Cover Date: March 1964
Cover Artists: Jack Kirby, Sol Brodsky
“Trapped By the Porcupine!”
Writer: Stan Lee
Penciller: Dick Ayers
Inker: Dick Ayers
What’s Going On?
The Porcupine has returned, and he wants revenge on Giant-Man! And what better way, than to learn the hero’s secret identity?
- While entertaining the general public with an exhibition of their super-talents, Giant-Man and the Wasp are attacked by the Porcupine! As a result, Giant-Man suffered a foot injury. The villain was hidden when he attacked, so no one saw him.
- Porcupine infiltrated the local Giant-Man and Wasp fan club, posing as a fan. He suggested that the club dress up as villains and go to Giant-Man’s lab to cheer him up. The Porcupine’s goal is to get close enough to Giant-Man to use a special sleeping gas to incapacitate the hero.
- The Porcupine’s plan worked…sort of. He was able to release his sleeping gas, but Giant-Man managed to blow it away and not fall asleep.
- Porcupine managed to escape the hobbled hero and capture the Wasp at the same time. His new plan is to figure out Giant-Man’s secret identity, which will somehow help make him the “king of crime.” It is possible that the Porcupine doesn’t have a firm grasp on how crime works.
- To learn Giant-Man’s secret identity, the Porcupine lets the Wasp escape, but tracks her movements electronically.
- Porcupine follows Wasp to Giant-Man’s secret lab. In the ensuing fight, he manages to grab some of Giant-Man’s size-changing pills. He had hoped to become truly gigantic, to better crush Giant-Man. Unfortunately, he swallowed several of the shrinking pills by mistake. Whoops.
Is It Good?
Not really, but it’s not bad for a Giant-Man adventure. I liked the resolution and the trickery of using the fan club for an attack. There was too much nonsense to be actually good, but at least it wasn’t boring. It really bugged me, though, that they made Giant-Man’s injury sound serious, right up until he started to ignore it, so the story could wrap up. That’s just lazy storytelling.
- The Porcupine last appeared in Tales to Astonish #48.
- The Porcupine is aware that Giant-Man and Ant-Man are the same hero. Last issue raised a question of how widespread that knowledge is; apparently, the answer is “at least somewhat.”
- The general public knows a lot about Giant-Man and Wasp’s adventures, even the ones that weren’t in front of a crowd. I’m going to take this as implied proof that their adventures are being published in a comic in the Marvel Universe; we know the Fantastic Four and Hulk’s comics exist in the MU, so this isn’t much of a stretch.

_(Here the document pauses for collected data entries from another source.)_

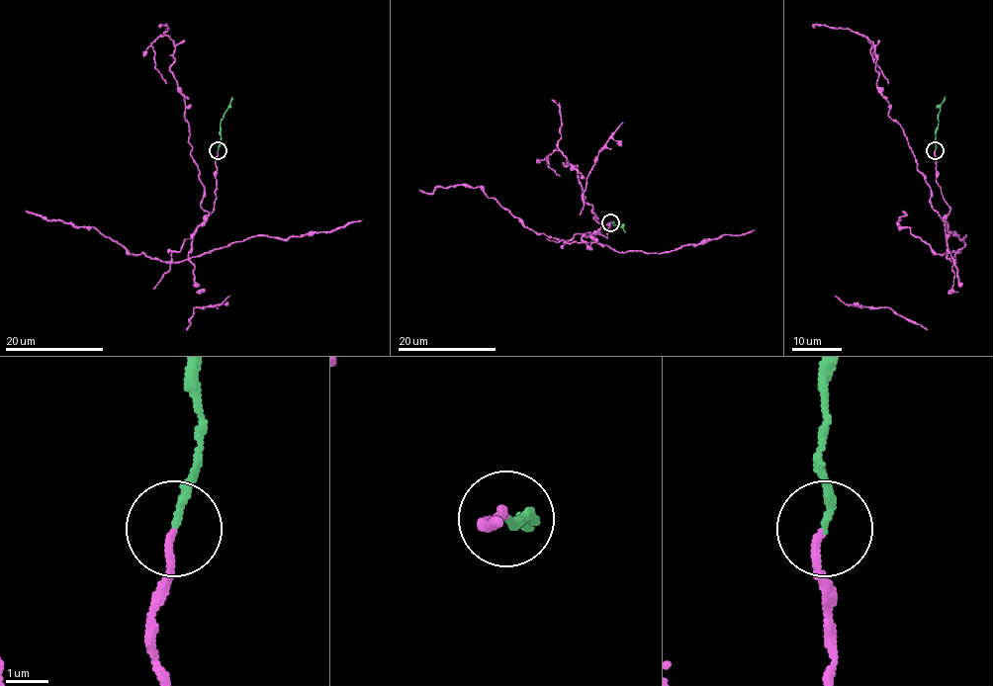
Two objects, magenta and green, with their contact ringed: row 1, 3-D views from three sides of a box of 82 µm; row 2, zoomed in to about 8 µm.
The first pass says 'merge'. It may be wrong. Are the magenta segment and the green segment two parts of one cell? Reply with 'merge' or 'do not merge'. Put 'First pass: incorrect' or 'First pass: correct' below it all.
do not merge
First pass: incorrect

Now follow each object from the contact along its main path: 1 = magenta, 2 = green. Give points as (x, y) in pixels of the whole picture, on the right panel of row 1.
1: (936, 149), (936, 182), (950, 209), (942, 217), (888, 116), (875, 44), (862, 35), (888, 83)
2: (936, 149), (939, 108), (946, 97)

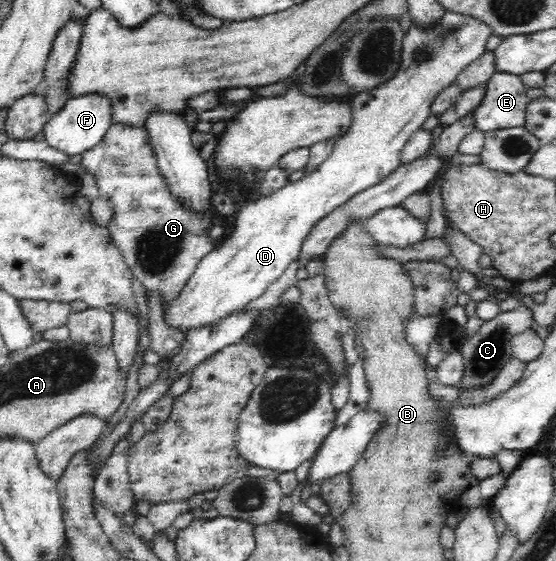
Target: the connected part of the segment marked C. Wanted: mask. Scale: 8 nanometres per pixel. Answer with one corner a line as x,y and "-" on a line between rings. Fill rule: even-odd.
521,303
517,308
497,314
493,320
483,322
478,330
470,336
460,351
463,353
463,361
465,361
465,375
462,382
457,386
461,390
469,390
469,388
479,388
489,384
495,376
498,376
501,367
513,357
511,348
511,339
525,330
529,330
533,326
533,309
527,307
525,303

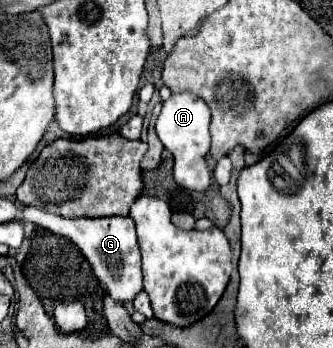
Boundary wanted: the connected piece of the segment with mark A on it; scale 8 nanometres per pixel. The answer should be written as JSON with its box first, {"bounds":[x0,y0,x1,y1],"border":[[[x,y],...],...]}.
{"bounds":[156,93,212,191],"border":[[[178,93],[162,103],[162,111],[156,121],[156,133],[162,145],[174,157],[174,177],[176,177],[176,183],[184,189],[206,191],[212,181],[212,177],[208,177],[208,167],[206,167],[206,155],[210,151],[208,125],[210,125],[210,109],[200,97],[192,93]]]}

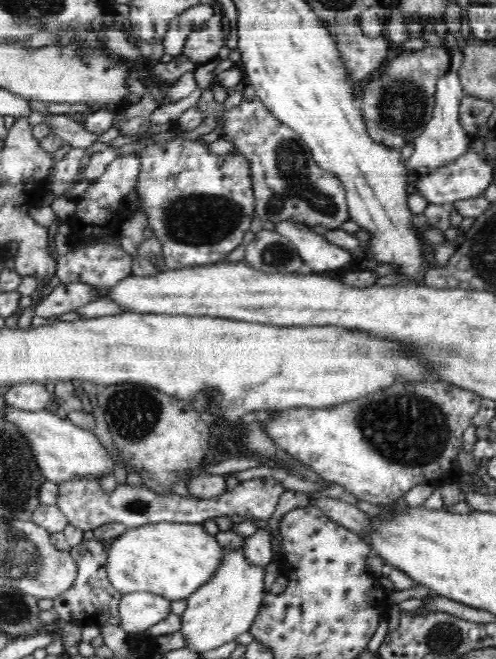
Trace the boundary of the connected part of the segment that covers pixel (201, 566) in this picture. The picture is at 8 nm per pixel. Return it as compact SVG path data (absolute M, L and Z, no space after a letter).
M160 521L157 524L146 524L140 527L128 528L120 536L107 543L108 559L105 566L107 578L122 594L132 592L152 592L168 600L188 599L205 582L212 578L215 569L222 560L222 551L214 535L208 534L202 524L179 524L170 521Z

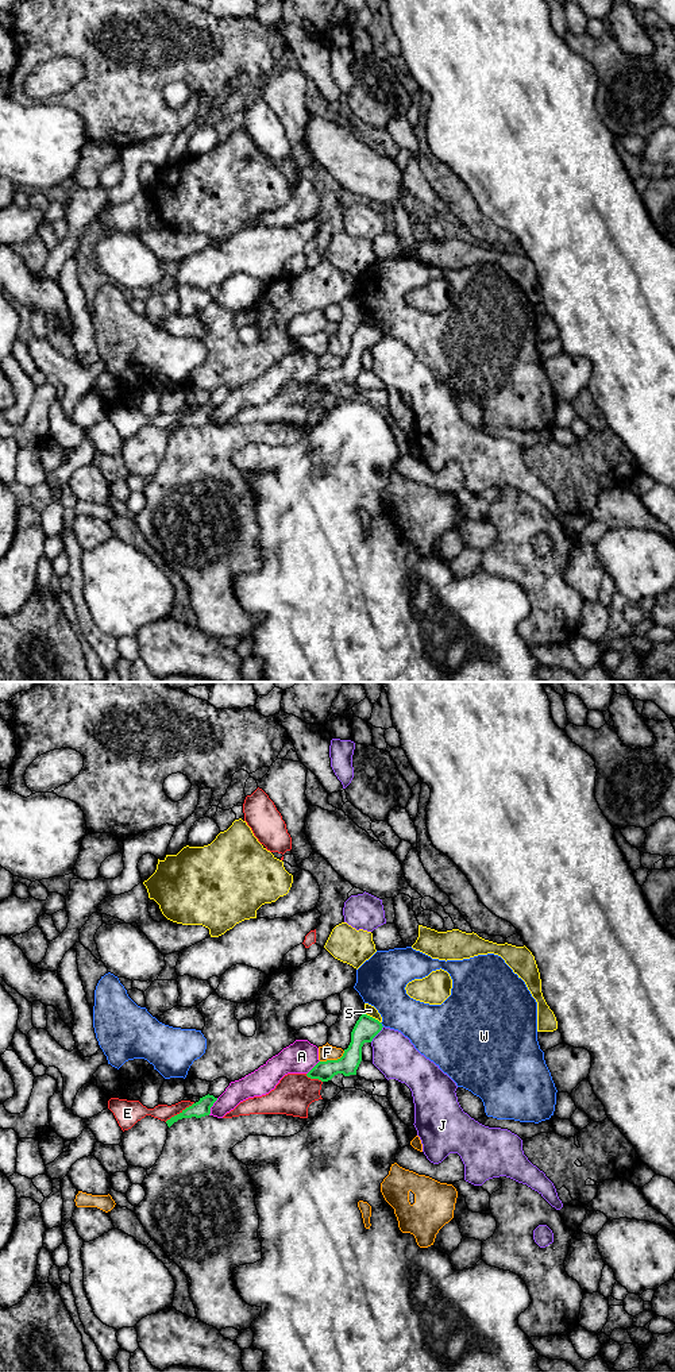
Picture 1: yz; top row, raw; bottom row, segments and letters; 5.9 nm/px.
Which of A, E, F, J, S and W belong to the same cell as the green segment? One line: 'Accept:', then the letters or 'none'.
Accept: none

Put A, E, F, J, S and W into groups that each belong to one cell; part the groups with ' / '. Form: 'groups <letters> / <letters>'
groups A / E / F / J / S / W

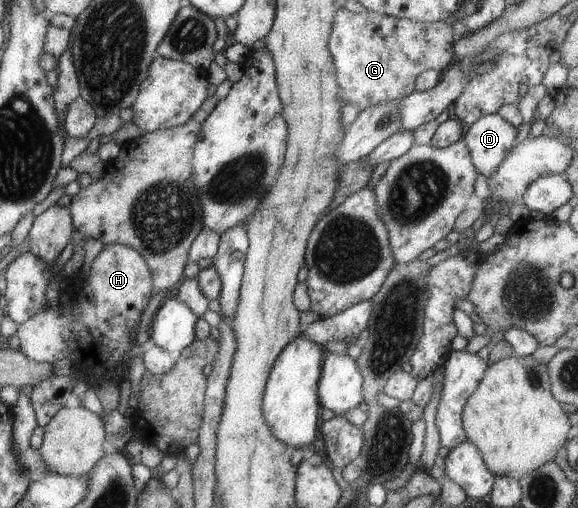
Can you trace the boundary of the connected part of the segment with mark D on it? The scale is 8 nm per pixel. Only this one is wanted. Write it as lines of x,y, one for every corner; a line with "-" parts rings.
496,113
481,115
464,130
463,140
469,151
474,169
486,180
515,144
516,128

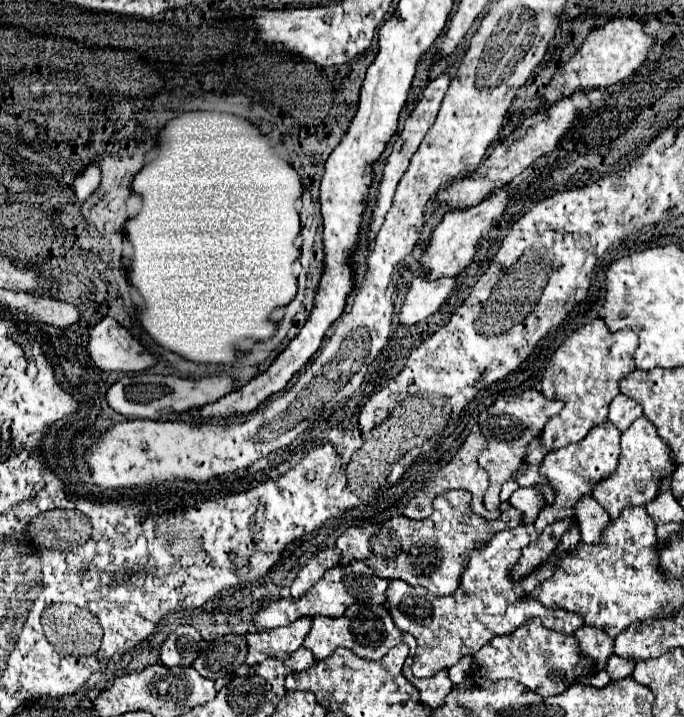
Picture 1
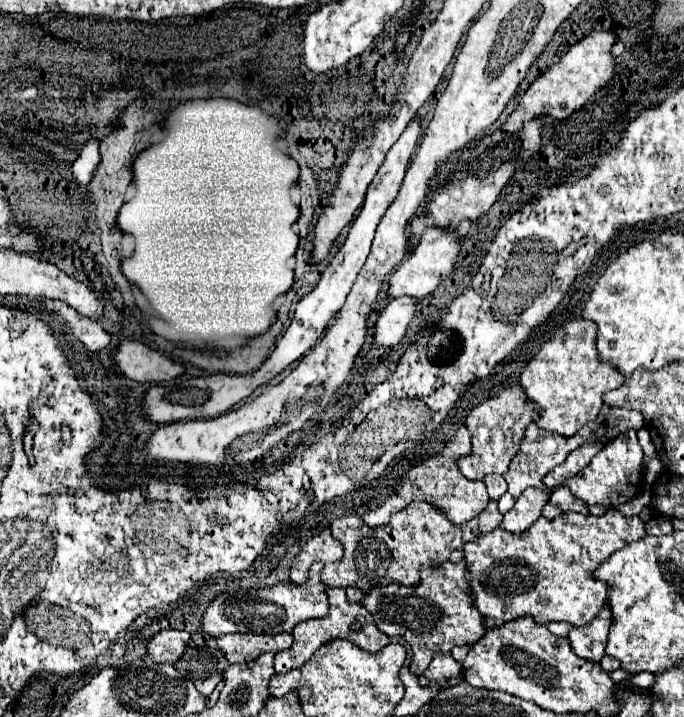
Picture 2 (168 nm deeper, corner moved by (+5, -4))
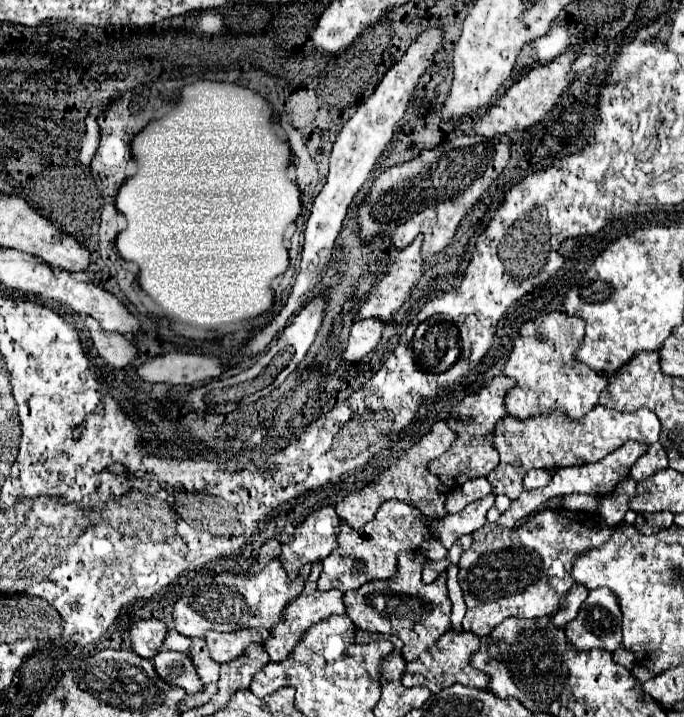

It’s the only way to explain fans dressing as Torgo or the robot Cyclops. It doesn’t explain why someone would wear a Doctor Doom costume in the Giant-Man and Wasp fan club, but whatever.
- This is the second time their fan club has walked into Giant-Man’s lab. Apparently, the location is not a secret, and there is no security.
- Henry Pym’s lab/home in New Jersey was not destroyed in Tales to Astonish #49. He and Jan apparently split their time between their publicly-known NYC lab and this secret base of operations.
- The Porcupine knows where Henry Pym’s house is. If he ever returns to his natural size, he should be able to deduce Giant-Man’s secret identity.
Comics Are Goofy:
- Teenagers needed better hobbies in 1964. Or better heroes.
- I love it when Silver Age comics have cosplay.
- Is he, Giant-Man? Is he really? Or are you just impressed by suction cups?
- The Wasp: I’m not going to waste a growth pill! [the very next page] Here I am, after clearly using a growth pill!
- Giant-Man: I can’t shrink down, or else my ankle will shatter! [later, that same day] Shrinking sure is useful, and has no drawbacks!
- How do villains not use fly paper more often against these two? Oh, because she could easily use a growth pill to escape, but just…doesn’t here?
- The back-up “Wonderful Wasp Tells a Tale” feature has a philosophical gem: “Mortals May be evil, but supernatural powers are not!” I think Loki of Asgard would disagree.
Well, That Aged Poorly:
- That’s funny…last issue had Jan fall and lament that she was out of shrinking pills and could not fly to safety, but in this issue, the same thing happens and she basically asks “what good would a shrinking pill do?” It’s almost like her intelligence and helplessness are treated as forgettable and irrelevant by the writer!
- Imagine that! Someone is annoyed when they learn that you’ve been ignoring them while they’ve been talking! It must be because she’s a female. Gosh!